So war es auch während der Sklaverei. Der alte Prediger rief unseren Brüdern und Schwestern zu: „Ihr seid keine Sklaven, Ihr seid Gottes Kinder!“ Und das gab ihnen etwas, das sie durch die nächste Woche brachte. Sie wussten, dass sie den ganzen Tag auf dem Feld würden arbeiten müssen. Sie wussten, dass sie geschlagen, mit Füßen getreten und herumgestoßen werden würden. Sie lebten inmitten von Dunkelheit, Wut und Angst und manchmal wollte sie aufgeben. Aber sie kannten Gott. Sie wussten, dass der Gott, von dem sie im Neuen Testament gehört hatten, kein Gott war, der einige seiner Kinder unterwirft und andere erhöht. Sie hatten etwas, das sie antrieb.
Und so sage ich Euch heute Morgen: Geht aus dieser Kirche mit einem neuen Glauben an Euch selbst, mit neuem Selbstbewusstsein und einem neuen Gefühl der Würde, im Wissen, dass es in diesem Universum einen Gott gibt, der jedes einzelne seiner Kinder liebt.
In der Stille lasse ich einige sehr unterschiedliche Menschen aus meinem Umfeld vor meinem inneren Auge vorüberziehen und mache mir klar: Gott liebt jeden und jede Einzelne von ihnen.

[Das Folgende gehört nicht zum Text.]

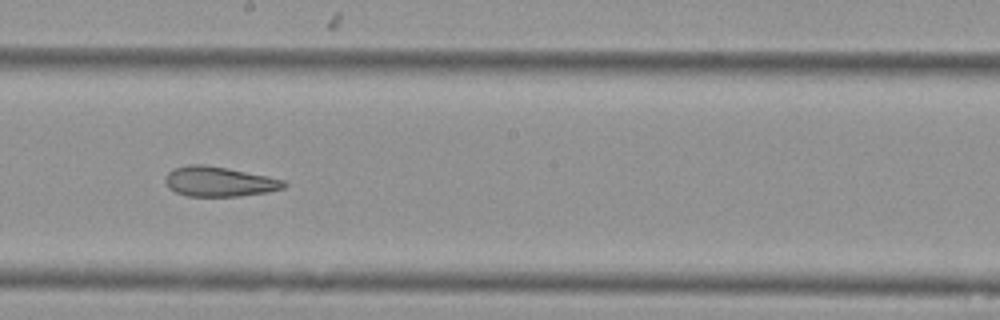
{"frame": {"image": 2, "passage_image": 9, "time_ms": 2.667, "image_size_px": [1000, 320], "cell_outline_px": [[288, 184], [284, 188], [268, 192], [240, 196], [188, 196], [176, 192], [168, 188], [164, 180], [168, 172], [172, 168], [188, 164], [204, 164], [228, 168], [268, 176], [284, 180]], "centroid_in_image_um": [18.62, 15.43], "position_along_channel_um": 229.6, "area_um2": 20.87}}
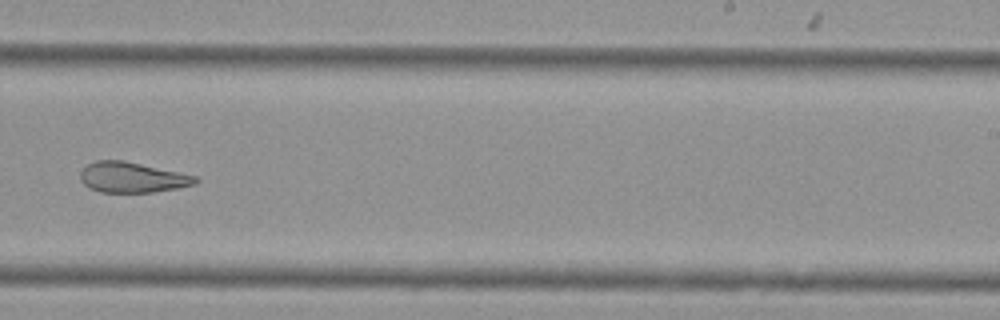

Herr, mache mich zu einem Werkzeug deines Friedens und deiner Gerechtigkeit,
dass ich liebe, wo man hasst;
dass ich verzeihe, wo man beleidigt;
dass ich verbinde, wo Streit ist;
dass ich die Wahrheit sage, wo Irrtum ist;
dass ich Glauben bringe, wo Zweifel droht;
dass ich Hoffnung wecke, wo Verzweiflung quält;
dass ich Licht entzünde, wo Finsternis regiert;
dass ich Freude bringe, wo der Kummer wohnt.
Herr, lass mich trachten,
nicht, dass ich getröstet werde, sondern dass ich tröste;
nicht, dass ich verstanden werde, sondern dass ich verstehe;
nicht, dass ich geliebt werde, sondern dass ich liebe.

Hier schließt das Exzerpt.